IndiGo's promoters Rahul Bhatia and Rakesh Gangwal don’t see eye to eye on certain things. That’s the consensus. But there are conflicting reports on what these are: some reports cite management control and the shareholder agreement for the promoter spat, while others say it has nothing to do with management roles.
Be that as it may, these differences could not have cropped up at a worse time. As Jet Airways’ fate rests on a wing and a prayer, and opens up space and infrastructure in the Indian aviation market, IndiGo has to decide where it wants to go. For instance, does it want to hike its market share in the domestic market or does it want to focus more on grabbing international market share? If it chooses the latter, that leads to more questions: should the low cost carrier model be abandoned for international medium and long haul flights? Should it enter into code-sharing alliances with hub carriers in West Asia?
There are no easy answers here.
On the one hand, the space left by Jet – which halted operations a month ago – means that domestic capacity addition should be considerably slower in the current financial year. That mean’s IndiGo's yields (and other carriers’ too) would increase. This rise in yields could be as much as 5 percent, according to UBS estimates, and would sustain in the near term. IndiGo has an order book of 530 aircraft; delivery for 359 aircraft is pending.

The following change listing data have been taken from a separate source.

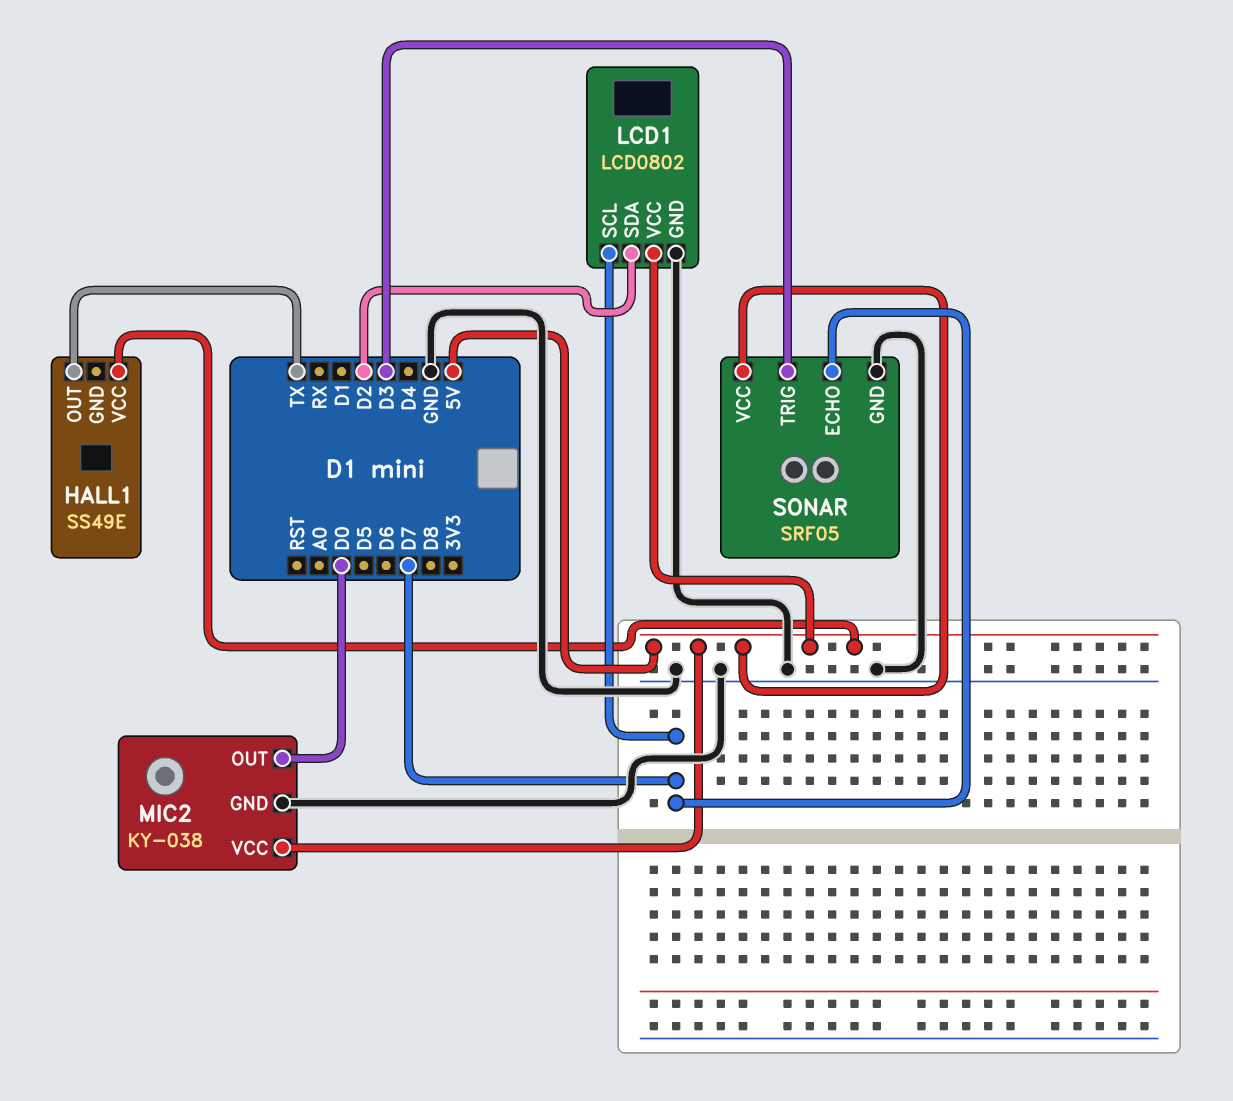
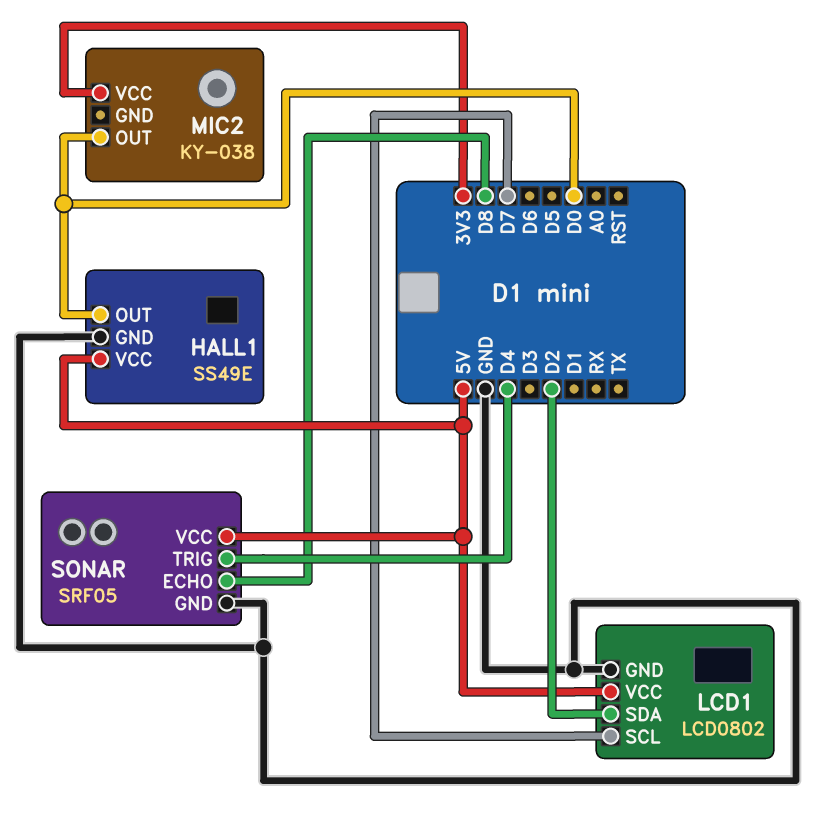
HALL1 pin GND: none -> GND
HALL1 pin OUT: TX -> D0
MIC2 pin GND: GND -> none
MIC2 pin VCC: 5V -> 3V3
SONAR pin ECHO: D7 -> D8
SONAR pin TRIG: D3 -> D4

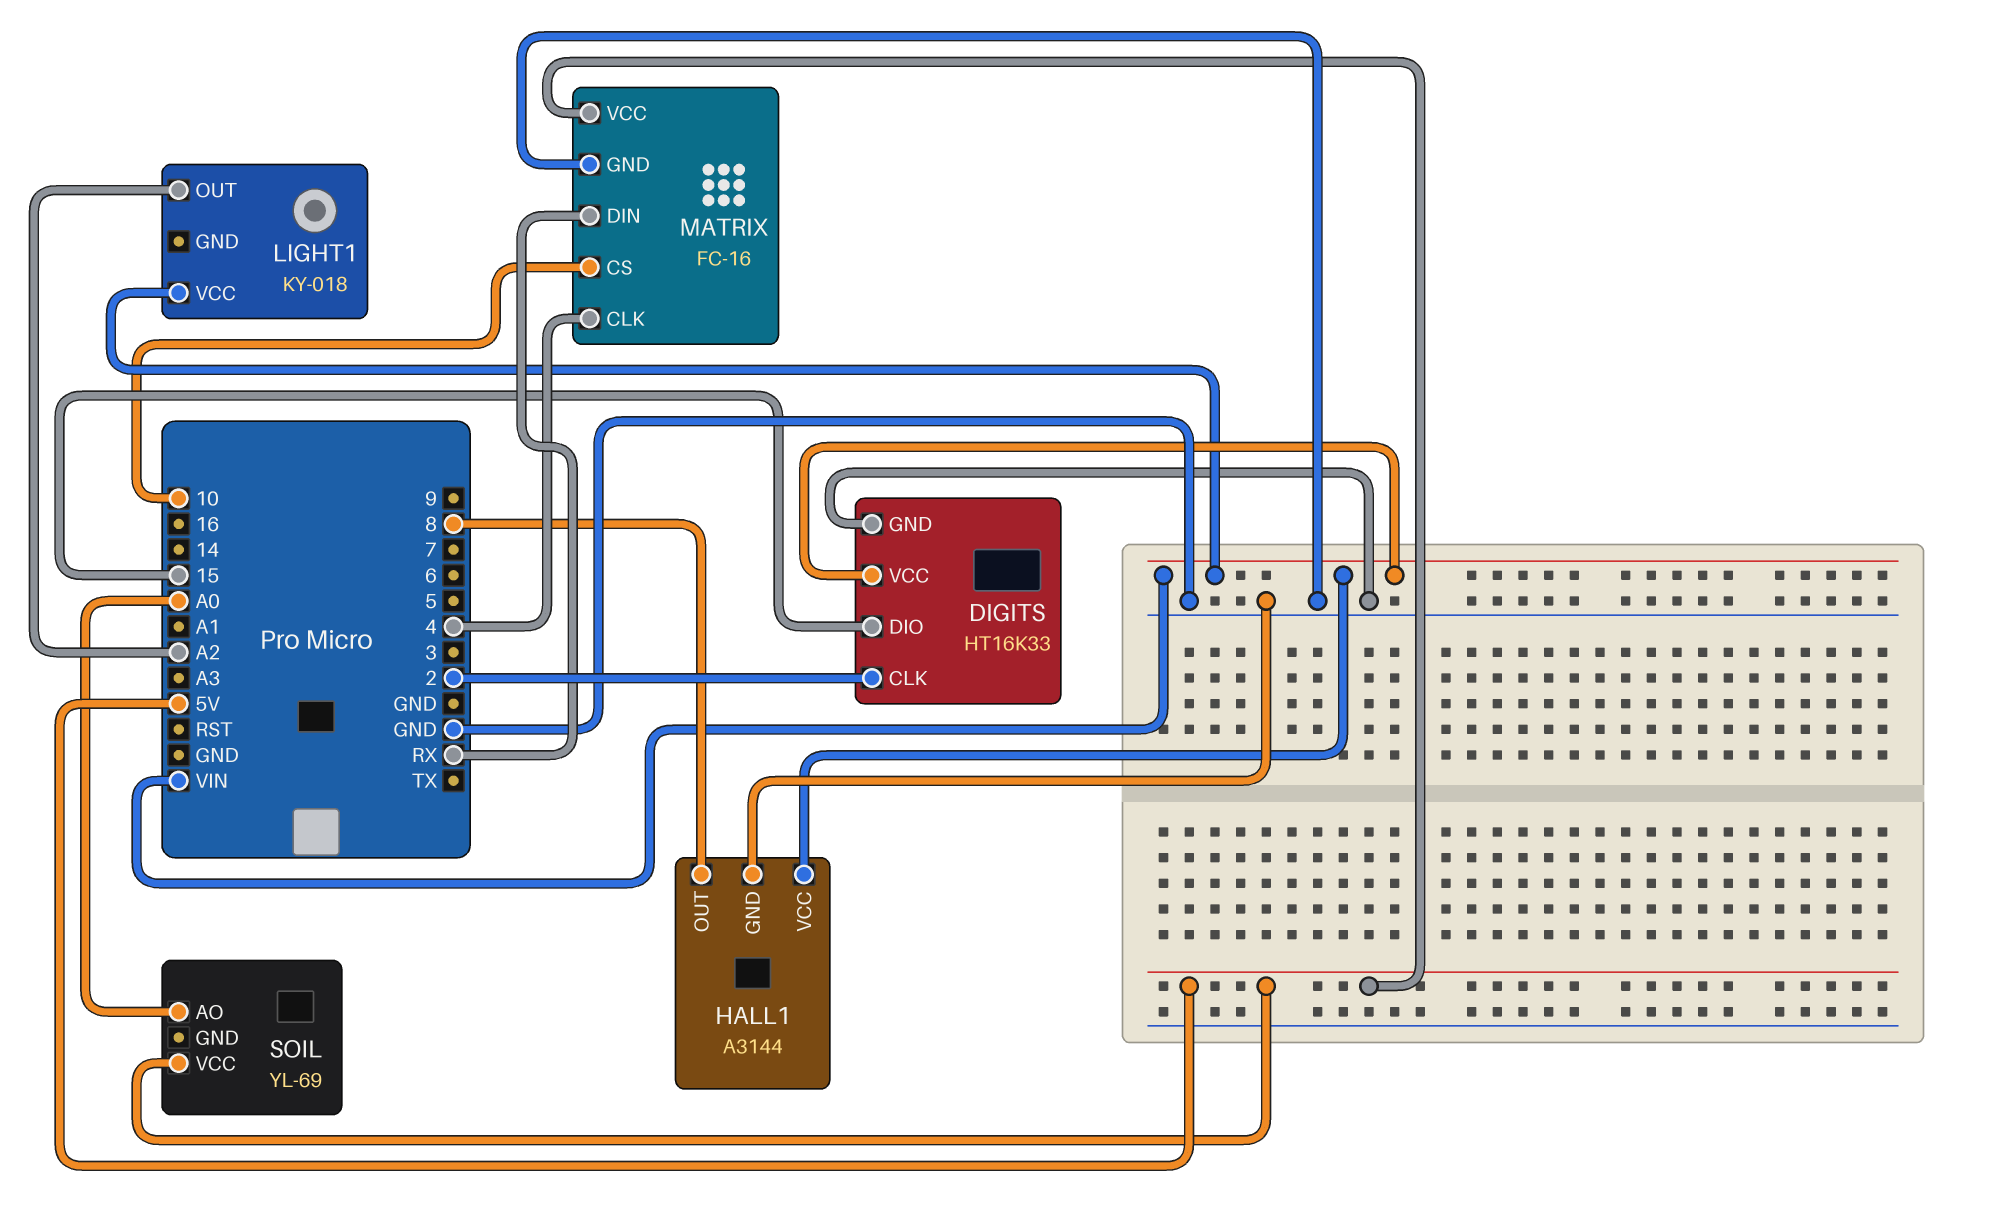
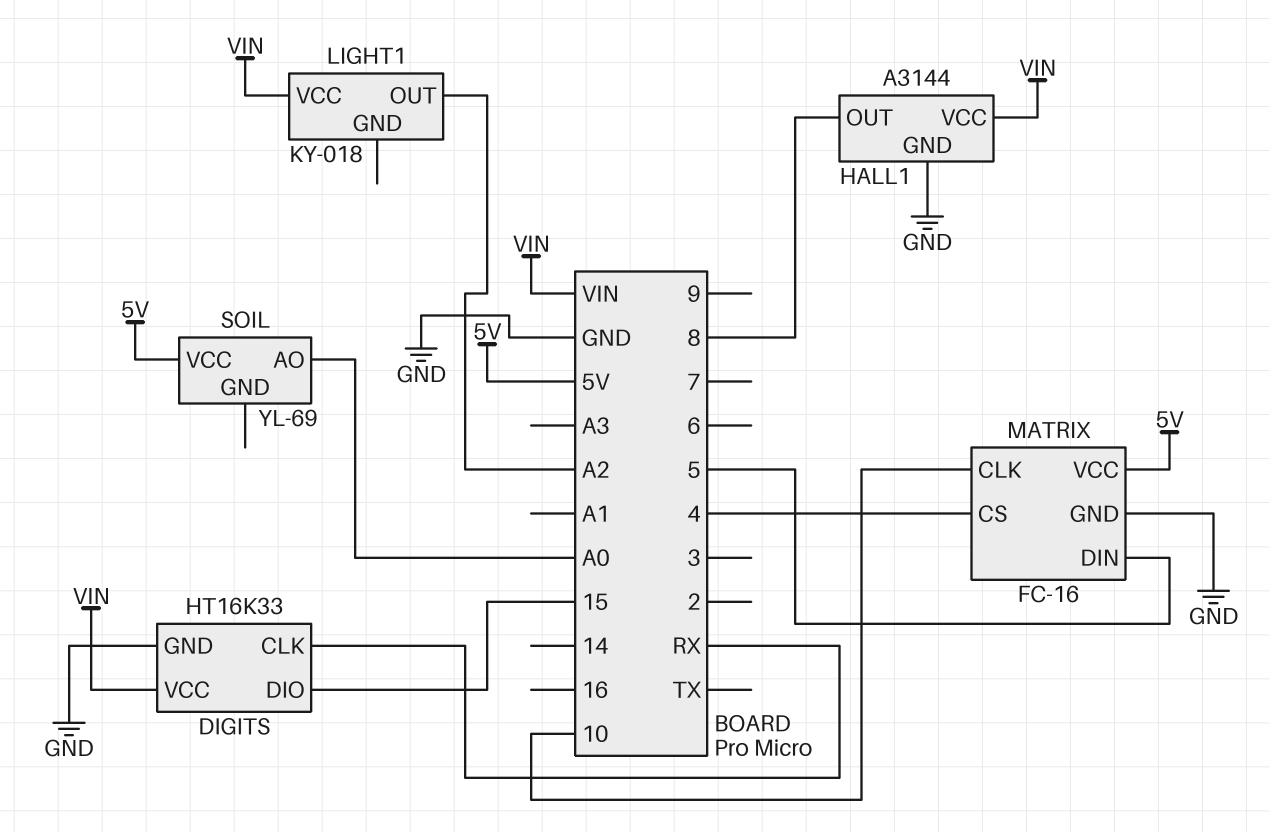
DIGITS pin CLK: 2 -> RX
MATRIX pin CLK: 4 -> 10
MATRIX pin CS: 10 -> 4
MATRIX pin DIN: RX -> 5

So, it would seem to make sense for the airline to be aggressive in the domestic market. But a market share exceeding 50 percent would expose it to the scrutiny of the competition regulator. Too aggressive a stance in adding capacity could also be counterproductive in driving down yields which are finally showing a pick-up. Moreover, as Paarth Gala of Prabhudas Lilladher puts it, "IndiGo is likely operating on its most profitable routes in the country. It is safe to say that any incremental capacity deployed domestically shall be either less profitable or making an outright loss."
On the other hand, international operations aren’t that easy either although IndiGo has aviation industry veterans who have had successful stints at full service carries earlier. Last week, in an interview to Bloomberg, CEO Ronojoy Dutta said the airline aims to introduce one-stop trips further into Europe (beyond Istanbul, currently) within six months. But longer range flights require a change in mindset and Dutta himself points to possible product redesigns from snacks to business class seats. It could also expose Indigo to hurtful competition from other international carriers and upset its business model. Remember that IndiGo's very foundation has been a best-in-industry low cost model built on efficient operations, route optimisation and a focused management. An alternative could be code-sharing alliances, but that’s a strategic decision the management would have to make.
Is the rift already showing in IndiGo's operations?
An analysis by Ameya Joshi of NetworkThoughts shows that IndiGo missed its guidance on available seat kilometers (ASK) for the March quarter and did not add enough flights to take advantage of Jet's absence.
In the final analysis, a promoter rift is a headwind of IndiGo's own making. However, if it doesn’t end soon, and amicably, IndiGo would let slip an opportunity when the Indian aviation market is at an inflexion point. It will be bad news for passengers and shareholders too.On the way to meet their lawyers, Bhatia and Gangwal could perhaps reflect on what Alfred Tennyson wrote: It is the little rift within the lute, that by-and-by will make the music mute, and ever widening, slowly silence all.